Directed by Zack Snyder
Written by David S. Goyer and Christopher Nolan
Based on characters created by Jerry Siegel and Joe Shuster
Despite the bad press Superman Returns has gotten since its release, I rather enjoyed it when I saw it. Granted, I haven’t seen it since then, but I thought it was a perfectly fine revival of the series. And I was also rather excited to see the series rebooted with Man of Steel and given a new take. Unfortunately, while there is a new take here, it’s not the kind of view I was looking for.
When Krypton is about to be destroyed, Jor-El (Russell Crowe) sends his baby son, Kal-El, off to Earth. Now grown up, Kal-El (Henry Cavill) has to adjust to the role of Superman and show the world his powers when General Zod (Michael Shannon) attacks.
As usual, we’ll start with the praise. The special effects are pretty breathtaking. All of Krypton looks like a visual effect, and when it gets to the battles, there are plenty of good-looking shots of spaceships and buildings being destroyed. And there is also some good acting here. Both Russell Crowe and Kevin Costner as Jonathan Kent play the mentor roles well. The real treat is Amy Adams as Lois Lane, giving a determined performance that makes me wish the movie had focused on her.
Sadly, this is a Superman movie, and Henry Cavill does not impress me. He has a few nice Superman moments, but too often, he’s reduced to the muscle, and his expressions seemed little more than mild confusion, which is all I could think trying to read what he’s actually thinking. But the big problem lies more on the writing, the fact that the movie simply doesn’t have enough glimpses into how Superman is. It’s hard to get a reading on his world philosophy and his personality, which is a shame, since Superman’s personality is what makes him Superman. Instead, the movie transforms him into the flying brick archetype, who does nothing more in the fight scenes then just fly around and punch things. The movie’s climactic moment hinges on Superman being the savior of the people, yet all we’ve seen of him up to that point is the big strong guy that seems really obsessed with the demolition of Smallville and Metropolis, considering how often he flies the villains into pieces of it. Perry White gets a better scene of trying to save someone than Superman does. And the final battle scene seems to go on forever, without enough good moments to make it worth it.
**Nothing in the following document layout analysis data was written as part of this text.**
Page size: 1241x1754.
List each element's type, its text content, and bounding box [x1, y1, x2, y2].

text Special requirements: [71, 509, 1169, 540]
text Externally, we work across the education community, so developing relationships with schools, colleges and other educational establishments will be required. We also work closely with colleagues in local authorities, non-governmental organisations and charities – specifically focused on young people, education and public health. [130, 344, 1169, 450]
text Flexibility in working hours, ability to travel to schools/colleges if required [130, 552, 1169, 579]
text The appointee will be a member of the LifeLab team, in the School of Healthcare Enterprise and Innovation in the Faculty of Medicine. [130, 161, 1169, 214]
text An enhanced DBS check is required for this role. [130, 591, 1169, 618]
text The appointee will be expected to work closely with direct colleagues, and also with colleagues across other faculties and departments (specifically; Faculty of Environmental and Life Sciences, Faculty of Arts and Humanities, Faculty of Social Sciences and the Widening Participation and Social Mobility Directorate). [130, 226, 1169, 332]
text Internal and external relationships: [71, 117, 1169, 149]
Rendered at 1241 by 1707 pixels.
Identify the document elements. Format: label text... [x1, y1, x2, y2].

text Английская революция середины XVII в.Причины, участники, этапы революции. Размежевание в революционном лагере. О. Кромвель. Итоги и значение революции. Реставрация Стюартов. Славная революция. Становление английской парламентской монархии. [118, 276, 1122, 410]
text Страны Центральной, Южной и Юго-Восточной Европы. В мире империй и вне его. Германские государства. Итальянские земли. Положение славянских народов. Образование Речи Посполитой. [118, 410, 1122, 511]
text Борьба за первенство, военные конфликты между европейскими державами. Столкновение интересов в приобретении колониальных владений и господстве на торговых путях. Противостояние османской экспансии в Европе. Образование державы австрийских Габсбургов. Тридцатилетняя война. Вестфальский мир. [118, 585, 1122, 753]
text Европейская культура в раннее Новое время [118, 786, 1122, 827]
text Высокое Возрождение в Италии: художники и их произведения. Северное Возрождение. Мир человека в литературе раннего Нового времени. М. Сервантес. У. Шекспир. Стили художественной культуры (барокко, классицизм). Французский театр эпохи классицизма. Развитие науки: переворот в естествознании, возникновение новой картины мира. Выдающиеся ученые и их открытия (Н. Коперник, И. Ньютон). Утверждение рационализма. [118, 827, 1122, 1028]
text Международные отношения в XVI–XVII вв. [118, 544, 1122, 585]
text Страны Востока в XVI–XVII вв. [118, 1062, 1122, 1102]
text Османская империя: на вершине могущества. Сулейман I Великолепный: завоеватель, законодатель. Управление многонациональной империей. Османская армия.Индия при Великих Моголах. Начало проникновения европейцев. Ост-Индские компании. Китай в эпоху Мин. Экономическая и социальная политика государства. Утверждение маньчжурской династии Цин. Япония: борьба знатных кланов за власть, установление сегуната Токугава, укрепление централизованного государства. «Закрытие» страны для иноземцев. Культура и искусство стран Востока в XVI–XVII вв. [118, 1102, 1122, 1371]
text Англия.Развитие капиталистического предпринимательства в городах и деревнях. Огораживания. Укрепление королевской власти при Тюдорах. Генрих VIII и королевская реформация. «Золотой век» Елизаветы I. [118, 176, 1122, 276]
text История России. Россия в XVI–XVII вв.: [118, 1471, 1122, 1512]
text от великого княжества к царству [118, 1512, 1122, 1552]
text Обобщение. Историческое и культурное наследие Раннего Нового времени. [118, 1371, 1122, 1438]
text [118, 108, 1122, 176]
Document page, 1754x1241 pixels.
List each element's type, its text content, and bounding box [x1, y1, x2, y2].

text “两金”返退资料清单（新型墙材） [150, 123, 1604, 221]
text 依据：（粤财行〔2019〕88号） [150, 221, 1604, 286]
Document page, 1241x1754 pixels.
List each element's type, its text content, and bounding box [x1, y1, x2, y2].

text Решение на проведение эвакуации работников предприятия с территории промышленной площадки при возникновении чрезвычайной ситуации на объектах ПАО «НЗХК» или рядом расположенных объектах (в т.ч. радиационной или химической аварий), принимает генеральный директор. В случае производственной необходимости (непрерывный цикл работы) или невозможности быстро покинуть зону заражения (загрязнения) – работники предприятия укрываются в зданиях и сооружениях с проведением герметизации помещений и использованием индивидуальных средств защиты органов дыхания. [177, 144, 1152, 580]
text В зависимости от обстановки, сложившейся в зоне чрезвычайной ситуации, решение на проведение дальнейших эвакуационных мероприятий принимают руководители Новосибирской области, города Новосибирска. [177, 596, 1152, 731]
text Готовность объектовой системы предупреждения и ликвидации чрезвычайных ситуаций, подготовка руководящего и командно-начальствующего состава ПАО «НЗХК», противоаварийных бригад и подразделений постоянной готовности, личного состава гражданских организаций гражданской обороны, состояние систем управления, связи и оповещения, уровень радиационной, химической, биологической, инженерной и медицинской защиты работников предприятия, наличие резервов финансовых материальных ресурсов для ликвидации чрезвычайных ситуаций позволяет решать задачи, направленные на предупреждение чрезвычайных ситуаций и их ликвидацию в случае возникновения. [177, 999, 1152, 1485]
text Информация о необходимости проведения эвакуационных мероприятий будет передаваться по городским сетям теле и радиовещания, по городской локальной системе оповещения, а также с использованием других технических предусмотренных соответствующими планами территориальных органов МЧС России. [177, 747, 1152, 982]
The movie’s absolute biggest flaw, though, is its constant use of exposition, flashbacks, and a combination of the two. Superman enters the Kryptonian ship and activates a 5-minute exposition scene. Zod explains his plan in an exposition scene that flashes back to his time as a prisoner. Long after the opening sequence uses up its supply of flashing back to Clark’s childhood, the movie continually shoehorns more scenes of it in, and again, we don’t get Clark nearly as much as we get Jonathan teaching Clark a lesson. It’s lazy writing, and it’s spread all over the movie.
Man of Steel is dull and endless. If this is DC’s answer to Marvel’s movies, then I’m sticking with Marvel.